**Instructions for the task**: Can you reproduce the text of the material below, substituting "Station" for "Stasiun" everywhere it occurs and leaving everything else unchanged? Omit the pictures.

── Information given ──

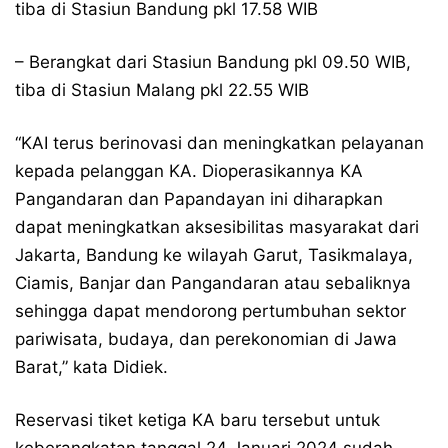
tiba di Stasiun Bandung pkl 17.58 WIB
– Berangkat dari Stasiun Bandung pkl 09.50 WIB,
tiba di Stasiun Malang pkl 22.55 WIB
“KAI terus berinovasi dan meningkatkan pelayanan
kepada pelanggan KA. Dioperasikannya KA
Pangandaran dan Papandayan ini diharapkan
dapat meningkatkan aksesibilitas masyarakat dari
Jakarta, Bandung ke wilayah Garut, Tasikmalaya,
Ciamis, Banjar dan Pangandaran atau sebaliknya
sehingga dapat mendorong pertumbuhan sektor
pariwisata, budaya, dan perekonomian di Jawa
Barat,” kata Didiek.
Reservasi tiket ketiga KA baru tersebut untuk
keberangkatan tanggal 24 Januari 2024 sudah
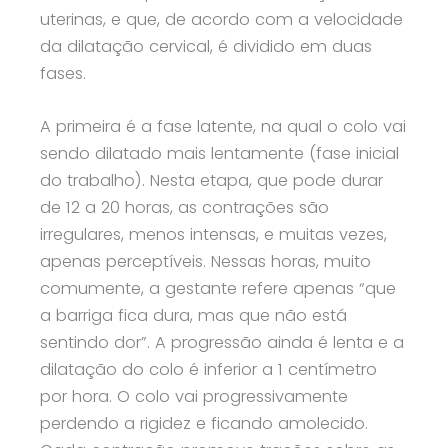
uterinas, e que, de acordo com a velocidade
da dilatação cervical, é dividido em duas
fases.
A primeira é a fase latente, na qual o colo vai
sendo dilatado mais lentamente (fase inicial
do trabalho). Nesta etapa, que pode durar
de 12 a 20 horas, as contrações são
irregulares, menos intensas, e muitas vezes,
apenas perceptíveis. Nessas horas, muito
comumente, a gestante refere apenas “que
a barriga fica dura, mas que não está
sentindo dor”. A progressão ainda é lenta e a
dilatação do colo é inferior a 1 centímetro
por hora. O colo vai progressivamente
perdendo a rigidez e ficando amolecido.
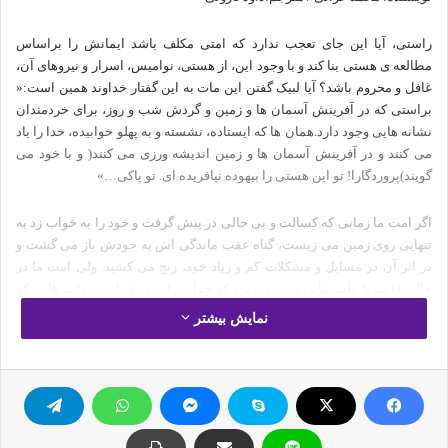
راستی، آیا این جای تعجب ندارد که امتی مکلف باشد ایمانش را براساس
مطالعه ی هستی بنا کند و با وجود این، از هستی، نوامیس، اسرار و نیروهای آن،
غافل و محروم باشد؟ آیا لبیک گفتن این مات به این گفتار خداوند همین است:«
براستی که در آفرینش آسمان ها و زمین و گردش شب و روز، برای خردمندان
نشانه هایی وجود دارد.همان ها که ایستاده، نشسته و به پهلو خوابیده، خدا را یاد
می کنند و در آفرینش آسمان ها و زمین اندیشه ورزی می کنند( و با خود می
گویند)پروردگارا! تو این هستی را بیهوده نیافریده ای. تو پاکی…»
اگر امت ما زمانی که کسالت و بی حالی در پیش گرفت و خود را به خواب زد به
تنهایی روی زمین می زیست، گناه عقب ماندگی اش به خودش باز می گشت و
در اثر آن در مسایل و مشکلات کم و زیاد خود، رنج می کشید. ولی امت ما در
حال رقابت با ملت هایی بسر می برد که خواب را نمی شناسند. ملت هایی که
هیچ رسالتی ندارند و اگر دارند رسالتی کاملا" مادی و محدود است که پایه اش را
نمایش بیشتر
باطل و هوا و هوس تشکیل می دهد. با این وجود، پیروان باطل از نشاط و اراده
ای که دارند با باد مسابقه میدهند ولی ما نمایندگان حق روی خاک زانو زده ایم و
با سردی و ابلهی، نظاره گر دیگرانیم و از رسالت خویش هیچ درک قابل توجهی
نداریم. در کتاب آسمانی ما، آدم بودن مترداف با دانشی است که فرشتگان از
کسب آن عاجز ماندند و تنها آدم در تحصیل آن کامیاب گردید و بدین سان،
سزاوار خلافت در روی زمین شد؛ اما اکنون آدم بودن در زندگی ما مترداف شده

───

**Final answer**:
tiba di Station Bandung pkl 17.58 WIB
– Berangkat dari Station Bandung pkl 09.50 WIB,
tiba di Station Malang pkl 22.55 WIB
“KAI terus berinovasi dan meningkatkan pelayanan
kepada pelanggan KA. Dioperasikannya KA
Pangandaran dan Papandayan ini diharapkan
dapat meningkatkan aksesibilitas masyarakat dari
Jakarta, Bandung ke wilayah Garut, Tasikmalaya,
Ciamis, Banjar dan Pangandaran atau sebaliknya
sehingga dapat mendorong pertumbuhan sektor
pariwisata, budaya, dan perekonomian di Jawa
Barat,” kata Didiek.
Reservasi tiket ketiga KA baru tersebut untuk
keberangkatan tanggal 24 Januari 2024 sudah
uterinas, e que, de acordo com a velocidade
da dilatação cervical, é dividido em duas
fases.
A primeira é a fase latente, na qual o colo vai
sendo dilatado mais lentamente (fase inicial
do trabalho). Nesta etapa, que pode durar
de 12 a 20 horas, as contrações são
irregulares, menos intensas, e muitas vezes,
apenas perceptíveis. Nessas horas, muito
comumente, a gestante refere apenas “que
a barriga fica dura, mas que não está
sentindo dor”. A progressão ainda é lenta e a
dilatação do colo é inferior a 1 centímetro
por hora. O colo vai progressivamente
perdendo a rigidez e ficando amolecido.
راستی، آیا این جای تعجب ندارد که امتی مکلف باشد ایمانش را براساس
مطالعه ی هستی بنا کند و با وجود این، از هستی، نوامیس، اسرار و نیروهای آن،
غافل و محروم باشد؟ آیا لبیک گفتن این مات به این گفتار خداوند همین است:«
براستی که در آفرینش آسمان ها و زمین و گردش شب و روز، برای خردمندان
نشانه هایی وجود دارد.همان ها که ایستاده، نشسته و به پهلو خوابیده، خدا را یاد
می کنند و در آفرینش آسمان ها و زمین اندیشه ورزی می کنند( و با خود می
گویند)پروردگارا! تو این هستی را بیهوده نیافریده ای. تو پاکی…»
اگر امت ما زمانی که کسالت و بی حالی در پیش گرفت و خود را به خواب زد به
تنهایی روی زمین می زیست، گناه عقب ماندگی اش به خودش باز می گشت و
در اثر آن در مسایل و مشکلات کم و زیاد خود، رنج می کشید. ولی امت ما در
حال رقابت با ملت هایی بسر می برد که خواب را نمی شناسند. ملت هایی که
هیچ رسالتی ندارند و اگر دارند رسالتی کاملا" مادی و محدود است که پایه اش را
نمایش بیشتر
باطل و هوا و هوس تشکیل می دهد. با این وجود، پیروان باطل از نشاط و اراده
ای که دارند با باد مسابقه میدهند ولی ما نمایندگان حق روی خاک زانو زده ایم و
با سردی و ابلهی، نظاره گر دیگرانیم و از رسالت خویش هیچ درک قابل توجهی
نداریم. در کتاب آسمانی ما، آدم بودن مترداف با دانشی است که فرشتگان از
کسب آن عاجز ماندند و تنها آدم در تحصیل آن کامیاب گردید و بدین سان،
سزاوار خلافت در روی زمین شد؛ اما اکنون آدم بودن در زندگی ما مترداف شده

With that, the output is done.